The Mirrored Influence Hypothesis: Efficient Data Influence Estimation by Harnessing Forward Passes

Large-scale black-box models have become ubiquitous across numerous applications. Understanding the influence of individual training data sources on predictions made by these models is crucial for improving their trustworthiness. Current influence estimation techniques involve computing gradients for every training point or repeated training on different subsets. These approaches face obvious computational challenges when scaled up to large datasets and models. In this paper, we introduce and explore the Mirrored Influence Hypothesis, highlighting a reciprocal nature of influence between training and test data. Specifically, it suggests that evaluating the influence of training data on test predictions can be reformulated as an equivalent, yet inverse problem: assessing how the predictions for training samples would be altered if the model were trained on specific test samples. Through both empirical and theoretical validations, we demonstrate the wide applicability of our hypothesis. Inspired by this, we introduce a new method for estimating the influence of training data, which requires calculating gradients for specific test samples, paired with a forward pass for each training point. This approach can capitalize on the common asymmetry in scenarios where the number of test samples under concurrent examination is much smaller than the scale of the training dataset, thus gaining a significant improvement in efficiency compared to existing approaches. We demonstrate the applicability of our method across a range of scenarios, including data attribution in diffusion models, data leakage detection, analysis of memorization, mislabeled data detection, and tracing behavior in language models. Our code will be made available at https://github.com/ruoxi-jia-group/Forward-INF.
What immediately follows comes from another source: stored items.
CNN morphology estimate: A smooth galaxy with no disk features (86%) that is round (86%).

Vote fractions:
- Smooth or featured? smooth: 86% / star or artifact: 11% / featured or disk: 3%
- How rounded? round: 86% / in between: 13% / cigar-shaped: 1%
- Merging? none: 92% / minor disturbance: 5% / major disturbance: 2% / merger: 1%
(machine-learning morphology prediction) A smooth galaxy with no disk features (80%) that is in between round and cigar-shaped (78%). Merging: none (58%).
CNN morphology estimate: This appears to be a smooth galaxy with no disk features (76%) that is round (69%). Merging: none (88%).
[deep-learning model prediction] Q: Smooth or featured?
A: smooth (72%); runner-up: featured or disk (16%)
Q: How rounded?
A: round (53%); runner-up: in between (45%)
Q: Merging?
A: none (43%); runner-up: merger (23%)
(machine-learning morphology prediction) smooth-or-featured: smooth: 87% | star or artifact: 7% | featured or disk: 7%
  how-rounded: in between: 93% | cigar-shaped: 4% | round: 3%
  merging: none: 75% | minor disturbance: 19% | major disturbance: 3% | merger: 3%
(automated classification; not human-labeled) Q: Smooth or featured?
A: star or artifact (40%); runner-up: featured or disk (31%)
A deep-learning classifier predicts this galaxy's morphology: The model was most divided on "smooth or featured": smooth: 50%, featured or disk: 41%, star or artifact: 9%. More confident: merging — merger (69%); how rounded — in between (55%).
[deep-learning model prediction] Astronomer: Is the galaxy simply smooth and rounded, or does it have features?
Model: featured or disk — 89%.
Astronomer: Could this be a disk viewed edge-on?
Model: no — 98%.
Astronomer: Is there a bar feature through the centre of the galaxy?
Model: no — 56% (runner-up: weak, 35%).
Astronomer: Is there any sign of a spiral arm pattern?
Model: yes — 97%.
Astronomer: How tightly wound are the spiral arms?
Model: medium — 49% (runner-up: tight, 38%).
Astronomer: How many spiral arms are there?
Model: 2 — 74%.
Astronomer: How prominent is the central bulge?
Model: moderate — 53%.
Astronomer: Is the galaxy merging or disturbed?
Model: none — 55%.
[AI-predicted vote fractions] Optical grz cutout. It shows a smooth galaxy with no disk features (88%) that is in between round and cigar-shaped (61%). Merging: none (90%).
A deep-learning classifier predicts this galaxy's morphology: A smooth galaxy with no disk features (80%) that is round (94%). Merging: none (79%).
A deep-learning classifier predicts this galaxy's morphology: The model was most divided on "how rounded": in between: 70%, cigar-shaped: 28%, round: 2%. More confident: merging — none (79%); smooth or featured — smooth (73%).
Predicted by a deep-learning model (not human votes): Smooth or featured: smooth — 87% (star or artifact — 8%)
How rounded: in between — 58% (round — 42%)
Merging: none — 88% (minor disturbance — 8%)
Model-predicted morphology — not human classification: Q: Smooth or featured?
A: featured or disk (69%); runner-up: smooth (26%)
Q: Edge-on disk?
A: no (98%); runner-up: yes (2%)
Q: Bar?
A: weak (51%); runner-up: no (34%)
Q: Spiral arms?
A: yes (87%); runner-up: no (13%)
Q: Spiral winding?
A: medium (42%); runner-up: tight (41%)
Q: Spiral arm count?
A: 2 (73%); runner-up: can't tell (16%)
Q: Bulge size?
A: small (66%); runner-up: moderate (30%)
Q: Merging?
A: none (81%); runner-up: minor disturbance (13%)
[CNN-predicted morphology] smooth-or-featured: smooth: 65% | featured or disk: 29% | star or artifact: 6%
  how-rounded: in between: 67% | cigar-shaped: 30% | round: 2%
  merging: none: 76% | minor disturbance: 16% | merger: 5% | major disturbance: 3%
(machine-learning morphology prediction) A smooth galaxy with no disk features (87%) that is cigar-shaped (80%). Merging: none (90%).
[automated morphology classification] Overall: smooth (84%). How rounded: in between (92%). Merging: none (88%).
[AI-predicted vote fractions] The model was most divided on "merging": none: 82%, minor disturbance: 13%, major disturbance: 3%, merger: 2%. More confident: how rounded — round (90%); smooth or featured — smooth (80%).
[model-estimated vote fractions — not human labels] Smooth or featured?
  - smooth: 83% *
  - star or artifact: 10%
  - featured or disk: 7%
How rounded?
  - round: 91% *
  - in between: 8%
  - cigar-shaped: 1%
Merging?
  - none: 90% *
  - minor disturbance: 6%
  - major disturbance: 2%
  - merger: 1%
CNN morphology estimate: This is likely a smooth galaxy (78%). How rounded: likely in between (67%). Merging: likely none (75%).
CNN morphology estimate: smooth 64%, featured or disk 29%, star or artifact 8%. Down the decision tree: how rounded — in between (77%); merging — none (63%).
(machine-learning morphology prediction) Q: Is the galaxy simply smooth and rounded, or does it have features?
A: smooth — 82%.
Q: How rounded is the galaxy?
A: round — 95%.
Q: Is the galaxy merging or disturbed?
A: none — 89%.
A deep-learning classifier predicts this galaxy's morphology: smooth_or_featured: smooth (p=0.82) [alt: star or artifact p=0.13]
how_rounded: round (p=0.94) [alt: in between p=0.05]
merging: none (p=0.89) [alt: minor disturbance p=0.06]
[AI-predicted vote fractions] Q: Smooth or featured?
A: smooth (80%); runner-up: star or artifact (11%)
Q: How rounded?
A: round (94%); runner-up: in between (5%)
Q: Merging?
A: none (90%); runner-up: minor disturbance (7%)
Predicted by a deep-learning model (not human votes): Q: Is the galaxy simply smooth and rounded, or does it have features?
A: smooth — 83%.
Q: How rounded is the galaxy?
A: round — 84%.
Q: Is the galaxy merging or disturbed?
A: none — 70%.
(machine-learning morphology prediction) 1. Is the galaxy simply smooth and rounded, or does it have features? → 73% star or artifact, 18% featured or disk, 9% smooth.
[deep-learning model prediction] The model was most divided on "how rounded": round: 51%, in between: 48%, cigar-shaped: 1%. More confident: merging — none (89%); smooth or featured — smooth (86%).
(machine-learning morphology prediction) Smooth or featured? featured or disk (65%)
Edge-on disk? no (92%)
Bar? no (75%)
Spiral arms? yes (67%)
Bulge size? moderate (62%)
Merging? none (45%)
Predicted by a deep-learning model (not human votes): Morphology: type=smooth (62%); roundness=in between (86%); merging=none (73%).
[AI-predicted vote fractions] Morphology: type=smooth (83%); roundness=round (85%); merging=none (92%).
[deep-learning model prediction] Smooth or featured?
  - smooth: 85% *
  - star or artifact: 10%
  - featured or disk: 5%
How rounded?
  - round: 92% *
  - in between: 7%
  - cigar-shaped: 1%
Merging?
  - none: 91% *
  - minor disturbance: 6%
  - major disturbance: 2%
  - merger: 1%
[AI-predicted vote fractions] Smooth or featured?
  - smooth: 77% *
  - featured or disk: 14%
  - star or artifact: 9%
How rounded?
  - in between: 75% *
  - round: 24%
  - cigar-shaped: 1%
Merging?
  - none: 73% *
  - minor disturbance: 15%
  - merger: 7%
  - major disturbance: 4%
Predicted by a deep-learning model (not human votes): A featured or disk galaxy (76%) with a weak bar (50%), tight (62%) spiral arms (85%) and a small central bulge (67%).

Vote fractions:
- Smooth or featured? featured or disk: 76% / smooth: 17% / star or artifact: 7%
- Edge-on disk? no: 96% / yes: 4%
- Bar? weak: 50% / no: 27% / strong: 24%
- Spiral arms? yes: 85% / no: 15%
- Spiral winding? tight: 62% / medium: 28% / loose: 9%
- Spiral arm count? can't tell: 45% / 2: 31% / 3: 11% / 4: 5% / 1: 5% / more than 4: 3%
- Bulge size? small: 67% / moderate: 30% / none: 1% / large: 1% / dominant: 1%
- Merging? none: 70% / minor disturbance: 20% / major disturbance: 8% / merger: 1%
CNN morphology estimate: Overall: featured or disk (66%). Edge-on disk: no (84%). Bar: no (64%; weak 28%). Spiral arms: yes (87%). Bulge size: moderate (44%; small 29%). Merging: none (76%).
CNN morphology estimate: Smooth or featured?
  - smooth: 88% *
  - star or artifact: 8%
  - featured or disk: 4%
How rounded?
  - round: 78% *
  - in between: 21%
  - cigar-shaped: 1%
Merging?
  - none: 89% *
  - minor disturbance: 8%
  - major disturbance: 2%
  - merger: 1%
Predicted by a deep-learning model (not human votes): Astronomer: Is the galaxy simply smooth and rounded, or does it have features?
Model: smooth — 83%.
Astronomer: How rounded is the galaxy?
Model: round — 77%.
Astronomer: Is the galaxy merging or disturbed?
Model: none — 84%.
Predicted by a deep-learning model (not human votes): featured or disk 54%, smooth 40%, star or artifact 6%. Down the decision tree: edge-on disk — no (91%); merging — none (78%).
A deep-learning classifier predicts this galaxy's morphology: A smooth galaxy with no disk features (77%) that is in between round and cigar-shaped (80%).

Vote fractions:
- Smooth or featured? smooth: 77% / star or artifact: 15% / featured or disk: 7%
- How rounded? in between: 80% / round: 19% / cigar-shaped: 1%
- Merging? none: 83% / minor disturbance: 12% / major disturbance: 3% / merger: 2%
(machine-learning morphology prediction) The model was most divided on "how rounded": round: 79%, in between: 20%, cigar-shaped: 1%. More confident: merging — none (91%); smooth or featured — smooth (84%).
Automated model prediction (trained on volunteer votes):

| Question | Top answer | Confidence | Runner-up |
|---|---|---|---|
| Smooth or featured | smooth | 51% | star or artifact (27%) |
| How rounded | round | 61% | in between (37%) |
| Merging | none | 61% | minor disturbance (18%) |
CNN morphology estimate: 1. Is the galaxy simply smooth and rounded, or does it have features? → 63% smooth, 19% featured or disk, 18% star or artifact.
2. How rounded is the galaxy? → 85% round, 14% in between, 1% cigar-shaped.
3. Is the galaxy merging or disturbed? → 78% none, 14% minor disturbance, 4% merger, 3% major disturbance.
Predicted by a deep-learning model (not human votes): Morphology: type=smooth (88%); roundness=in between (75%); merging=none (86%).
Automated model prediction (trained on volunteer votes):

翻译：大规模黑盒模型已在众多应用场景中无处不在。理解个体训练数据源对这些模型预测结果的影响，对于提升其可信度至关重要。现有影响估计技术需要计算每个训练点的梯度或在不同数据子集上重复训练。当扩展到大规模数据集和模型时，这些方法面临显著的计算挑战。本文提出并探索了镜像影响假说，该假说揭示了训练数据与测试数据之间影响的互易特性。具体而言，它表明评估训练数据对测试预测的影响可以重新表述为一个等效而逆向的问题：若模型在特定测试样本上训练，评估训练样本的预测将如何改变。通过实证与理论验证，我们证明了该假说的广泛适用性。受此启发，我们提出了一种新的训练数据影响估计方法，该方法仅需计算特定测试样本的梯度，并配合每个训练点的前向传播。此方法能够利用测试样本数量远少于训练数据集规模的常见场景不对称性，从而相比现有方法获得显著的效率提升。我们在多种场景中验证了该方法的适用性，包括扩散模型中的数据归因、数据泄露检测、记忆化分析、错误标注数据检测以及语言模型中的行为溯源。我们的代码将在 https://github.com/ruoxi-jia-group/Forward-INF 公开。